Chemistry - Frequency spectrum

In mathematics, physics and signal processing, the frequency spectrum shows the decomposition of a function, or wave, or signal, into its frequency components (the sinusoidal basis functions of the Fourier series).

It can be found from the result of a Fourier-related transform.

If the power spectrum gives information about the energy distribution among the frequency domain, the frequency spectrum gives information about the amplitude and the phase of each frequency component.

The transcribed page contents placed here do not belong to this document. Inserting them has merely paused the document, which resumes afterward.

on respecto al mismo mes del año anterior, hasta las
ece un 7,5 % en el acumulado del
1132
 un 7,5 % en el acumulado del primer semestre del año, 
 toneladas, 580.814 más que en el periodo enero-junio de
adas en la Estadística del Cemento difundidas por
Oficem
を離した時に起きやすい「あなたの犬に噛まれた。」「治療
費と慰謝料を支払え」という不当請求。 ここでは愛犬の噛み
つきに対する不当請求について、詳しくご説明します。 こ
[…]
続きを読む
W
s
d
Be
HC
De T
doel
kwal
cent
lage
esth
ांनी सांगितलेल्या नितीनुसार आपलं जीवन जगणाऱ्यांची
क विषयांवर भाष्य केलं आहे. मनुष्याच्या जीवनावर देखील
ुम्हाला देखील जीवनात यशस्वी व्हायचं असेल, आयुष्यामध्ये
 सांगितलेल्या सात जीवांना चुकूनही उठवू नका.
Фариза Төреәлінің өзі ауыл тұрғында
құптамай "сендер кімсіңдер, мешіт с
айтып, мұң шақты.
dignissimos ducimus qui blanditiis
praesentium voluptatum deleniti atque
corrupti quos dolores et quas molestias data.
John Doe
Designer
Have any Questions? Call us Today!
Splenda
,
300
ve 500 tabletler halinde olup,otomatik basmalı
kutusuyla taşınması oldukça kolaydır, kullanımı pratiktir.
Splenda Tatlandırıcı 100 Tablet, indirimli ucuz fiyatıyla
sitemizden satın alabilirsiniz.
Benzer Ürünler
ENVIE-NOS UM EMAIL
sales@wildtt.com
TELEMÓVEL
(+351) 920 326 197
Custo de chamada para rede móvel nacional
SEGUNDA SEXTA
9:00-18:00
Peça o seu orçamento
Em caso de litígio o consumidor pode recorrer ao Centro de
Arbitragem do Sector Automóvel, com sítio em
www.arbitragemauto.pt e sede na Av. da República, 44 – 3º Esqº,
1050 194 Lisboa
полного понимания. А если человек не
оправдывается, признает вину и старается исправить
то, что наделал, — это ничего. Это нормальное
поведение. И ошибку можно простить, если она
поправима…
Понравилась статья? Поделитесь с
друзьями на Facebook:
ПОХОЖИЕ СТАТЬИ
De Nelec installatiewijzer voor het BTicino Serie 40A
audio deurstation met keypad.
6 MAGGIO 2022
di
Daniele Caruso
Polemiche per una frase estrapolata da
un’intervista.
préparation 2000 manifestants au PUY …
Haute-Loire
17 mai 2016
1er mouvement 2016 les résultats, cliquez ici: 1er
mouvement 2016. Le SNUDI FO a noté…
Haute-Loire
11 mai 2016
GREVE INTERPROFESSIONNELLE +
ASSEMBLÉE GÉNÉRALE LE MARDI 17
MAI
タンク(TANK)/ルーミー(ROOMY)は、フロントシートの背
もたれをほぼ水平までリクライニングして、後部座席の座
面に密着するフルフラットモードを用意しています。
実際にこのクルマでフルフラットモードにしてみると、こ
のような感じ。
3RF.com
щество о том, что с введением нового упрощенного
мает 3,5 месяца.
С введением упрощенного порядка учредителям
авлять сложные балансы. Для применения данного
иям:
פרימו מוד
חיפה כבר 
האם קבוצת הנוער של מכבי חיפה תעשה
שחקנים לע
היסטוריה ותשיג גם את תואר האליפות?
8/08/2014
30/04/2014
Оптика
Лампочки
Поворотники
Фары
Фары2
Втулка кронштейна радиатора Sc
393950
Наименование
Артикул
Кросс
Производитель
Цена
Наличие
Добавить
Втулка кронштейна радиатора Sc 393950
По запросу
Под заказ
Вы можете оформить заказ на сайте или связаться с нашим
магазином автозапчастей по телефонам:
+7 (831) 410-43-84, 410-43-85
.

For audio signals amplitude corresponds to the air pressure, or to the movements of the diaphragm of a speaker. Its logarithm is usually measured in dB, so a null amplitude corresponds to −∞ dB.

Contents

1 Frequency analysis on a sampled signal

1.1 Frequency-amplitude spectrum

1.1.1 Example

1.2 Frequency-phase spectrum
1.3 Window functions

2 See also

Frequency analysis on a sampled signal

Ideally, one would use the full Fourier transform to compute the frequency spectrum, but often only a finite set of discrete samples is available, in which case one generally applies spectral estimation techniques to some form of discrete Fourier transform. This is also called non-parametric spectrum estimation, as no prior knowledge or assumption goes into the calculation. The contrasting approach is parametric spectrum estimation, e. g. using an autoregressive moving average model.

Frequency-amplitude spectrum

Besides being important in mathematics and physics, the spectrum amplitude versus frequency is very important for digital signal processing and for audio processing software that needs to recognize the frequency of the signal before processing it.

Let x(t) be the equation of our sampled signal on the time domain.

Let [0, T] be the interval considered.

Let n be the number of sampled values of the signal.

Then the distance between two consecutive sampled values is dt=T/n, and the sampling frequency is f_sampl = 1/dt.

Let x_k = x(t_k) = x(k dt) be the sampled values of the signal.

Since x(t) is real-valued, and since we are analysing the amplitude without being interested in knowing the phase, the discrete Fourier transform can be simplified by using Euler's formula:

$f_j\,\!$	$= \sum_{k=0}^{n-1} x_k e^{-2 \pi i j k/n}$
	$= \sum_{k=0}^{n-1} x_k \left ( \cos \left (\frac{2 \pi}{n} j k \right ) - i \sin \left (\frac{2 \pi}{n} j k \right ) \right )$
	$= \sum_{k=0}^{n-1} x_k \cos \left (\frac{2 \pi}{n} j k \right ) - i \sum_{k=0}^{n-1} x_k \sin \left (\frac{2 \pi}{n} j k \right )$

Hence:

$\left | f_j \right | = \sqrt{\left ( \sum_{k=0}^{n-1} x_k \cos \left (\frac{2 \pi}{n} j k \right ) \right )^2 + \left ( \sum_{k=0}^{n-1} x_k \sin \left (\frac{2 \pi}{n} j k \right ) \right )^2}$

The value 2|f_j|/n represents the amplitude of that component whose frequency is j/T.

Then it may be useful to draw a graph showing 2|f_j|/n in function of j/T, so that it is possible to have an idea of the dominant frequency components.

Since the Nyquist frequency is half of the sampling frequency, there is no use in considering an interval larger than [0, f_samp / 2] on the frequency domain.

Example

If the equation of the signal is the following:

$x(t) = 1.2 \cdot \sin(2 \pi \cdot 8 \cdot t) + 0.6 \cdot \sin(2 \pi \cdot 10 \cdot t) + 0.8 \cdot \sin(2 \pi \cdot 12 \cdot t)$

The graph on the time domain is:

The graph on the frequency domain gives an idea of the frequency spectrum:

The same result would be obtained if the three components of the example had another phase. Even if they had three different phases, the result of the Amplitude versus Frequency analysis would be the same.

Frequency-phase spectrum

The spectrum phase versus frequency is less important, but it is useful if one wants to know the phase displacement of each frequency component. It can be found again from the result of a Discrete Fourier transform.

Window functions

The Fourier transform assumes that the signal can be reproduced by looping the sample. If the interval considered is not a multiple of the period, the end of the sample is not continuous with the beginning, the transform will contain errors and the frequency spectrum will not be so clear.

Then, it may be useful to multiply the signal by a window function before attempting any frequency analysis.